Benefits for retailers
One of the stumbling blocks in the roll out of contactless cards was that retailers were unsure that the benefits of faster payments would outweigh the cost of implementing the technology in-store. This created a chicken-and-egg scenario: card issuers were unwilling to get behind contactless payments because there weren’t enough payment terminals in use, and retailers did not want to install terminals because there were relatively few cards in circulation.

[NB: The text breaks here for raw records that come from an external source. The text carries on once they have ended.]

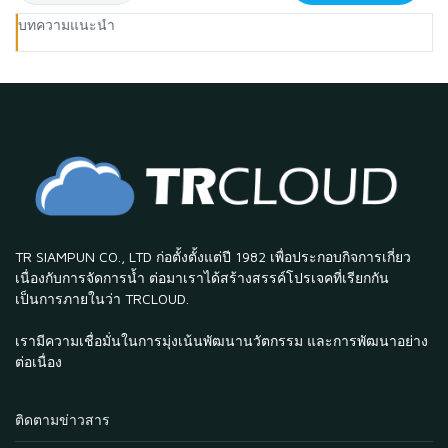
บทความแนะนำ
TR SIAMPUN CO., LTD ก่อตั้งตั้งแต่ปี 1982 เพื่อประกอบกิจการเกี่ยว
เนื่องกับการจัดการน้ำ ต่อมาเราได้สร้างสรรค์โปรเจคที่เรียกกัน
เป็นการภายในว่า TRCLOUD.
เรามีความเชื่อมั่นในการมุ่งเน้นพัฒนานวัตกรรม และการพัฒนาอย่าง
ต่อเนื่อง
ติดตามข่าวสาร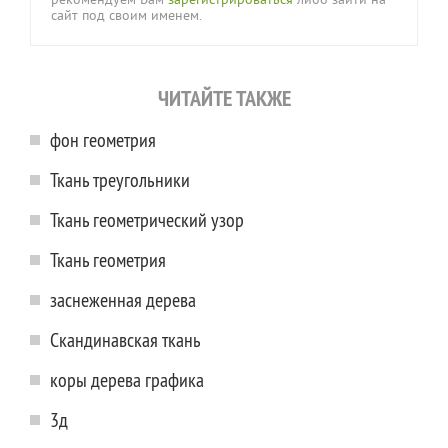
рекомендуем Вам
зарегистрироваться
либо зайти на
сайт под своим именем.
ЧИТАЙТЕ ТАКЖЕ
фон геометрия
Ткань треугольники
Ткань геометрический узор
Ткань геометрия
заснеженная дерева
Скандинавская ткань
коры дерева графика
3д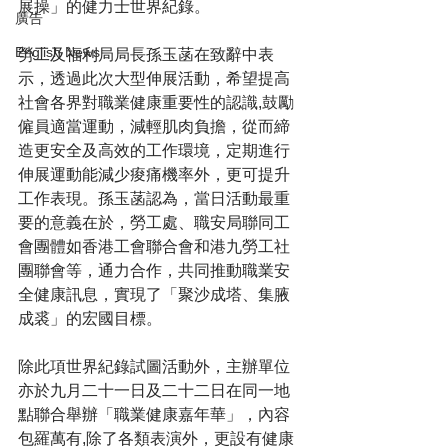
展操」的健力士世界紀錄。
廣告
English News
勞工及福利局局長孫玉菡在致辭中表
示，透過此次大型伸展活動，希望提高
社會各界對職業健康重要性的認識,鼓勵
僱員適當運動，減輕肌肉負擔，從而締
造更安全及高效的工作環境，定期進行
伸展運動能減少痠痛機率外，更可提升
工作表現。孫玉菡認為，當日活動最重
要的意義在於，勞工處、職安局聯同工
會團體如香港工會聯合會和港九勞工社
團聯會等，通力合作，共同推動職業安
全健康訊息，實現了「聚沙成塔、集腋
成裘」的宏國目標。
除此項世界紀錄試圖活動外，主辦單位
亦於九月二十一日及二十二日在同一地
點聯合舉辦「職業健康嘉年華」，內容
包羅萬有,除了各類表演外，更設有健康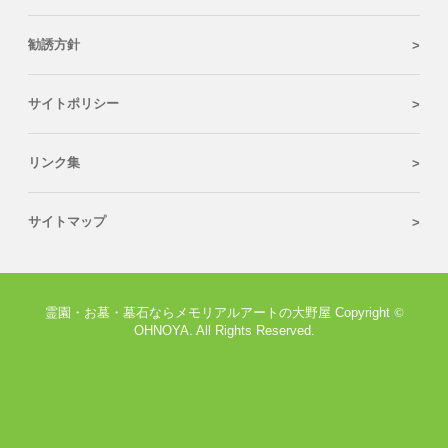
勧誘方針
サイトポリシー
リンク集
サイトマップ
霊園・お墓・墓石ならメモリアルアートの大野屋 Copyright
©
OHNOYA. All Rights Reserved.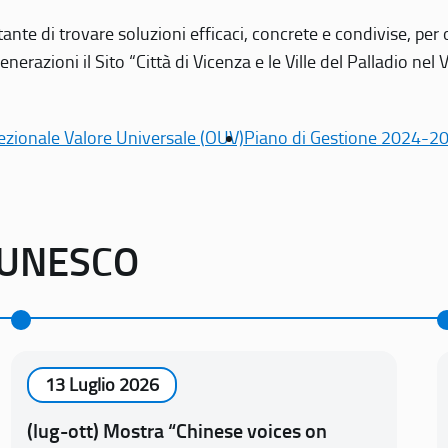
tante di trovare soluzioni efficaci, concrete e condivise, pe
erazioni il Sito “Città di Vicenza e le Ville del Palladio nel 
ezionale Valore Universale (OUV)
Piano di Gestione 2024-2
o UNESCO
13 Luglio 2026
(lug-ott) Mostra “Chinese voices on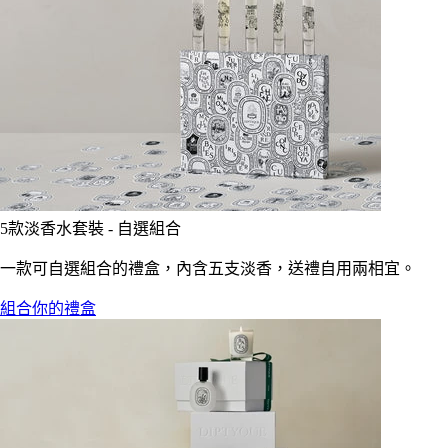
5款淡香水套裝 - 自選組合
一款可自選組合的禮盒，內含五支淡香，送禮自用兩相宜。
組合你的禮盒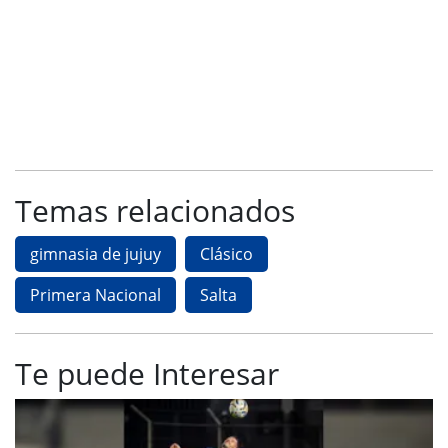
Temas relacionados
gimnasia de jujuy
Clásico
Primera Nacional
Salta
Te puede Interesar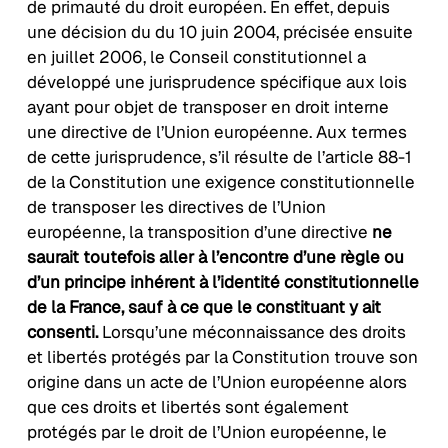
de primauté du droit européen. En effet, depuis
une décision du du 10 juin 2004, précisée ensuite
en juillet 2006, le Conseil constitutionnel a
développé une jurisprudence spécifique aux lois
ayant pour objet de transposer en droit interne
une directive de l’Union européenne. Aux termes
de cette jurisprudence, s’il résulte de l’article 88-1
de la Constitution une exigence constitutionnelle
de transposer les directives de l’Union
européenne, la transposition d’une directive
ne
saurait toutefois aller à l’encontre d’une règle ou
d’un principe inhérent à l’identité constitutionnelle
de la France, sauf à ce que le constituant y ait
consenti.
Lorsqu’une méconnaissance des droits
et libertés protégés par la Constitution trouve son
origine dans un acte de l’Union européenne alors
que ces droits et libertés sont également
protégés par le droit de l’Union européenne, le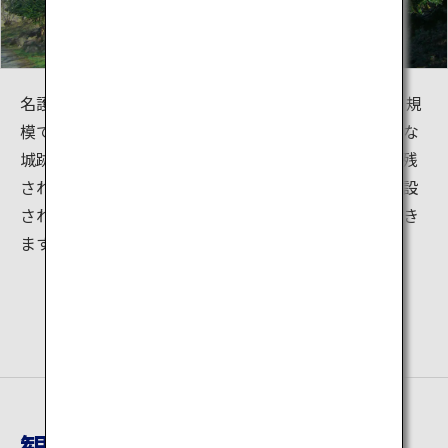
名護屋城は、総面積17万平方メートルの大坂城に次ぐ規
模で、日本の城郭史上に、近世初頭の特徴を残す重要な
城跡とされています。広大な敷地内には多くの石垣が残
されています。城跡の隣には「名護屋城博物館」が併設
されていて、日本と朝鮮半島との歴史を学ぶことができ
ます。
観光地詳細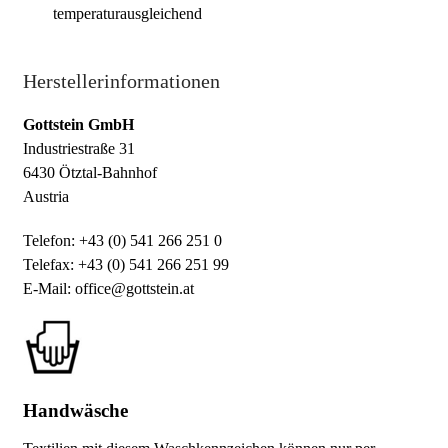
temperaturausgleichend
Herstellerinformationen
Gottstein GmbH
Industriestraße 31
6430 Ötztal-Bahnhof
Austria
Telefon: +43 (0) 541 266 251 0
Telefax: +43 (0) 541 266 251 99
E-Mail: office@gottstein.at
Handwäsche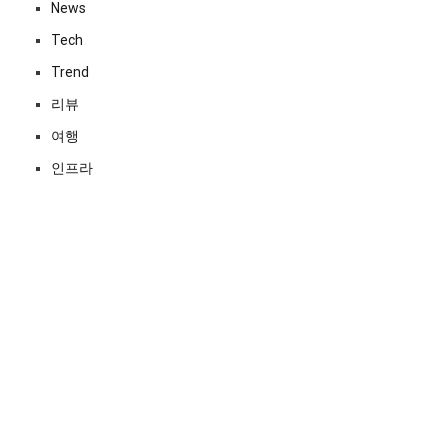
News
Tech
Trend
리뷰
여행
인프라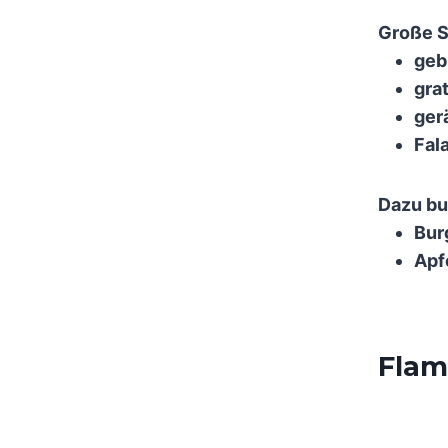
Große S
geb
gra
ger
Fal
Dazu bu
Bur
Apf
Flam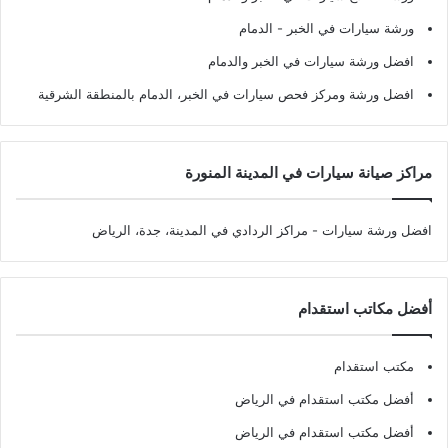
ورشة سيارات في الخبر - الدمام
افضل ورشة سيارات في الخبر والدمام
افضل ورشة ومركز فحص سيارات في الخبر، الدمام بالمنطقة الشرقية
مراكز صيانة سيارات في المدينة المنورة
افضل ورشة سيارات
- مراكز الردادي في المدينة، جدة، الرياض
أفضل مكاتب استقدام
مكتب استقدام
أفضل مكتب استقدام في الرياض
أفضل مكتب استقدام في الرياض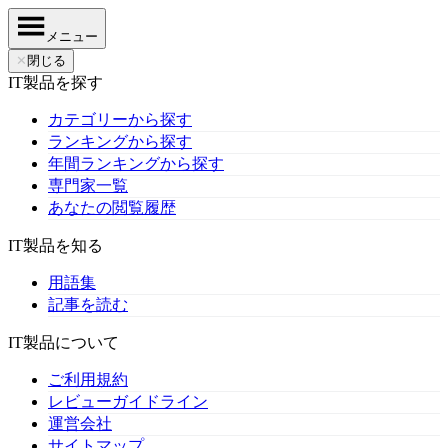
メニュー
✕
閉じる
IT製品を探す
カテゴリーから探す
ランキングから探す
年間ランキングから探す
専門家一覧
あなたの閲覧履歴
IT製品を知る
用語集
記事を読む
IT製品について
ご利用規約
レビューガイドライン
運営会社
サイトマップ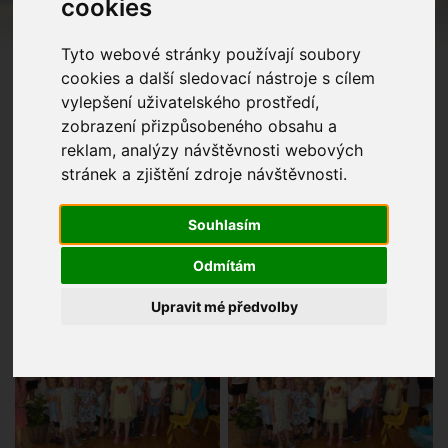
cookies
Tyto webové stránky používají soubory
cookies a další sledovací nástroje s cílem
vylepšení uživatelského prostředí,
zobrazení přizpůsobeného obsahu a
reklam, analýzy návštěvnosti webových
stránek a zjištění zdroje návštěvnosti.
Souhlasím
Odmítám
Upravit mé předvolby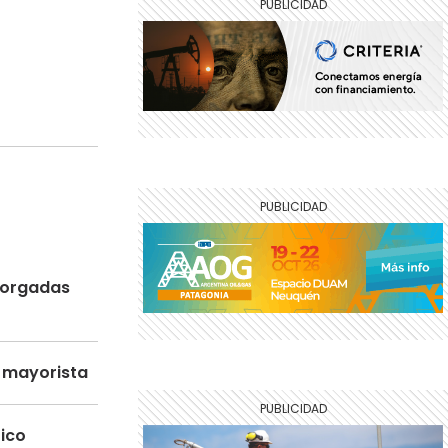
otorgadas
o mayorista
tico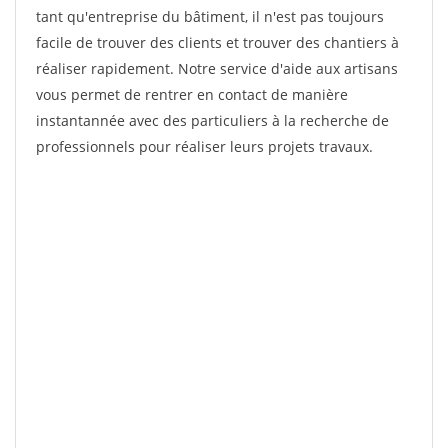
tant qu'entreprise du bâtiment, il n'est pas toujours
facile de trouver des clients et trouver des chantiers à
réaliser rapidement. Notre service d'aide aux artisans
vous permet de rentrer en contact de manière
instantannée avec des particuliers à la recherche de
professionnels pour réaliser leurs projets travaux.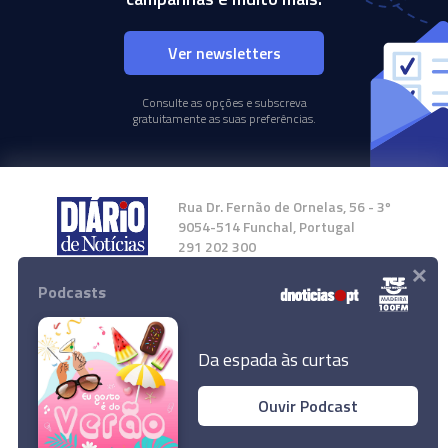
Ver newsletters
Consulte as opções e subscreva
gratuitamente as suas preferências.
Rua Dr. Fernão de Ornelas, 56 - 3º
9054-514 Funchal, Portugal
291 202 300
×
Podcasts
Instale a nossa App
Da espada às curtas
Ouvir Podcast
© 2024 Empresa Diário de Notícias, Lda.
Todos os direitos reservados.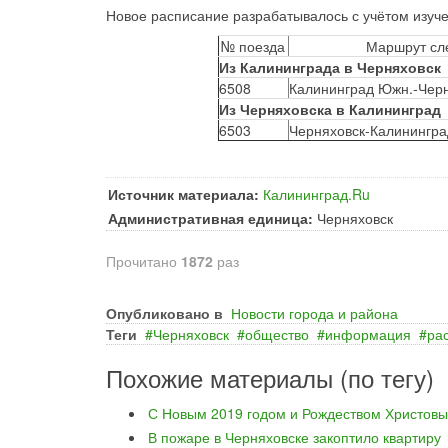
Новое расписание разрабатывалось с учётом изуче
№ поезда
Маршрут сл
Из Калининграда в Черняховск
6508
Калининград Южн.-Чер
Из Черняховска в Калининград
6503
Черняховск-Калинингр
Источник материала:
Калининград.Ru
Административная единица:
Черняховск
Прочитано
1872
раз
Опубликовано в
Новости города и района
Теги
Черняховск
общество
информация
ра
Похожие материалы (по тегу)
С Новым 2019 годом и Рождеством Христовы
В пожаре в Черняховске закоптило квартиру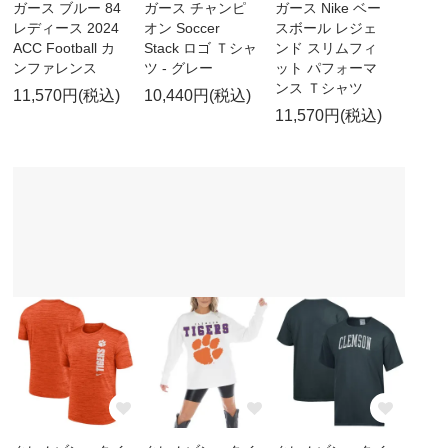
ガース ブルー 84
ガース チャンピ
ガース Nike ベー
レディース 2024
オン Soccer
スボール レジェ
ACC Football カ
Stack ロゴ Ｔシャ
ンド スリムフィ
ンファレンス
ツ - グレー
ット パフォーマ
ンス Ｔシャツ
11,570円(税込)
10,440円(税込)
11,570円(税込)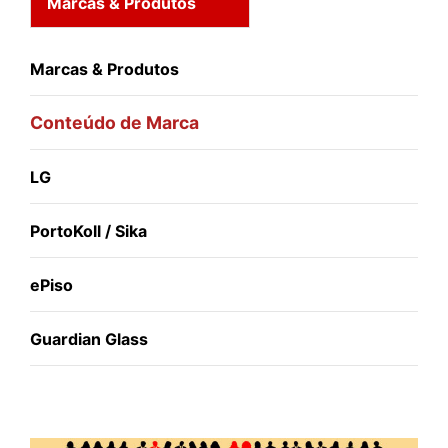
Marcas & Produtos
Marcas & Produtos
Conteúdo de Marca
LG
PortoKoll / Sika
ePiso
Guardian Glass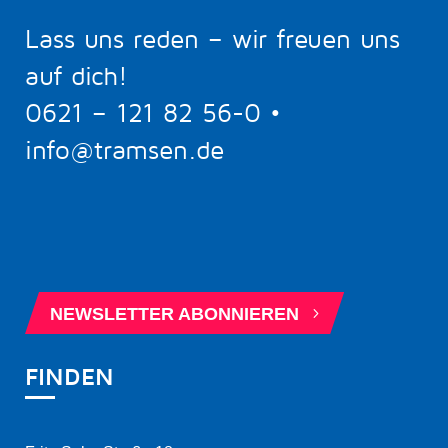
Lass uns reden – wir freuen uns
auf dich!
0621 – 121 82 56-0
•
info@tramsen.de
5
BERATUNGSTERMIN BUCHEN
5
NEWSLETTER ABONNIEREN
FINDEN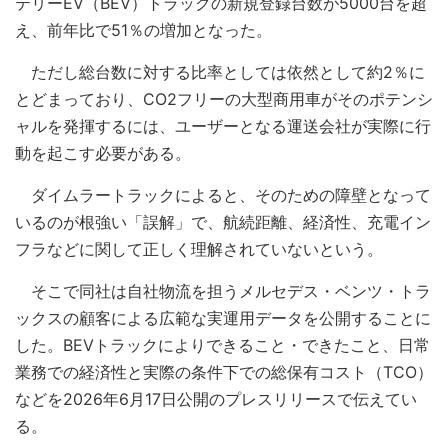
テリーEV（BEV）トラックの新規登録台数が5000台を超
え、前年比で51％の増加となった。
ただし総台数に対する比率としては依然として約2％に
とどまっており、CO2フリーの大型商用車がそのポテンシ
ャルを発揮するには、ユーザーとなる運送会社が実際に行
動を起こす必要がある。
ダイムラートラックによると、そのための障壁となって
いるのが根強い「誤解」で、航続距離、経済性、充電イン
フラなどに関して正しく理解されていないという。
そこで同社は自社物流を担うメルセデス・ベンツ・トラ
ックスの顧客による広範な実運用データを公開することに
した。BEVトラックによりできること・できたこと、日常
業務での経済性と実際の条件下での総保有コスト（TCO）
などを2026年6月17日公開のプレスリリースで伝えてい
る。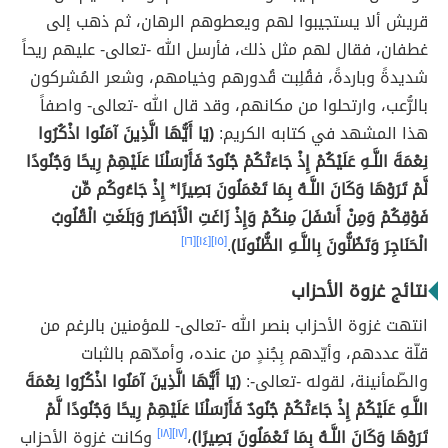
قريش ألا يستجيبوا لهم ويعطوهم الرهان، ثم ذهب إلى
غطفان، فقال لهم مثل ذلك، فأرسل الله -تعالى- عليهم ريحاً
شديدةً وباردةً، فقُلِبت قُدورهم وخيامهم، وشعر المُشركون
بالرُّعب، وارتحلوا من مكانهم، وقد قال الله -تعالى- واصفاً
هذا المشهد في كتابه الكريم:
(يَا أَيُّهَا الَّذِينَ آمَنُوا اذْكُرُوا
نِعْمَةَ اللَّـهِ عَلَيْكُمْ إِذْ جَاءَتْكُمْ جُنُودٌ فَأَرْسَلْنَا عَلَيْهِمْ رِيحًا وَجُنُودًا
لَّمْ تَرَوْهَا وَكَانَ اللَّـهُ بِمَا تَعْمَلُونَ بَصِيرًا* إِذْ جَاءُوكُم مِّن
فَوْقِكُمْ وَمِنْ أَسْفَلَ مِنكُمْ وَإِذْ زَاغَتِ الْأَبْصَارُ وَبَلَغَتِ الْقُلُوبُ
الْحَنَاجِرَ وَتَظُنُّونَ بِاللَّـهِ الظُّنُونَا)
.
[١٥]
[١٤]
[١٦]
نتائج غزوة الأحزاب
انتهت غزوة الأحزاب بنصر الله -تعالى- للمؤمنين بالرغم من
قلّة عددهم، وأيّدهم بِجُندٍ من عنده، وأمدّهم بالثبات
والطّمأنينة، لقوله -تعالى-:
(يَا أَيُّهَا الَّذِينَ آمَنُوا اذْكُرُوا نِعْمَةَ
اللَّـهِ عَلَيْكُمْ إِذْ جَاءَتْكُمْ جُنُودٌ فَأَرْسَلْنَا عَلَيْهِمْ رِيحًا وَجُنُودًا لَّمْ
تَرَوْهَا وَكَانَ اللَّـهُ بِمَا تَعْمَلُونَ بَصِيرًا)
،
[١٧]
[١٨]
وكانت غزوة الأحزاب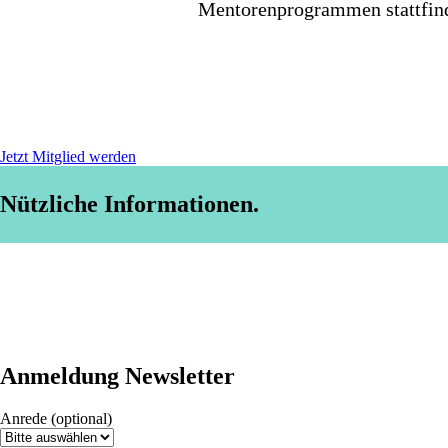
Mentorenprogrammen stattfind
Jetzt Mitglied werden
Nützliche Informationen.
Anmeldung Newsletter
Anrede
(optional)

NFC-enabled mobile payments should avoid this impasse because there are more incentives for retailers to employ this technology. Customer data is worth its weight in gold, and in-store mobile payments could give retailers access to a wealth of valuable customer data relating to them and their purchases. Retailers are well aware of the value of a single customer view for marketing purposes, and mobile will be another channel to collect this invaluable information.
This customer data could help retailers to send targeted special offers direct to smartphones via text or email, building engagement with customers on a one-to-one basis. To take this one stage further, in the near future we are likely to see geo-localisation playing an increasing role here. Imagine a customer who walks past her favourite clothes store and as she does so, she receives a personalised text message with a 20 per cent off code to use in-store on what the retailer knows is her favourite range. When she makes a purchase using her phone, the discount is automatically applied. The process is quick, easy, personal and automatic – and there’s none of the stigma associated with paper vouchers. That’s a pretty powerful incentive for both consumers and retailers to opt in to mobile payments and associated marketing techniques.
Mobile payments and loyalty
The use of the mobile phone as a payment method could also see the end of loyalty cards as we know them. As well as increasing convenience for consumers, this could also be a more cost-effective way for retailers to manage loyalty schemes since issuing physical cards would become a thing of the past. Again, the ability to instantly turn loyalty points or vouchers into cash as a mobile payment is made is highly attractive for consumers. Lost or forgotten cards form disincentives to purchase, but an app on a smartphone is much less likely to be misplaced and can be downloaded again at no extra cost to the retailer.
The greater transaction speed of mobile payments will enable retailers to launch special payment lanes in-store for those using mobile phones to pay, therefore encouraging uptake by giving mobile consumers a better customer experience.
Mobile payments have the potential to transform the retail sector as we know it, both for consumers and brands. Retailers will get crucial insight and customer data, which will enable them to increase engagement with consumers through more effective marketing. The key for retailers will be to incentivise customers to use mobile as a payment method. There is usually a certain amount of resistance to new payments technology, but the combined might of three of the biggest UK mobile operators should be able to convince consumers of the benefits of going mobile.
The clear advantage of mobile payments is that everyone wins – retailers and consumers will both benefit from the technology. The key for retailers will be to encourage consumers to use mobile as their preferred payment method.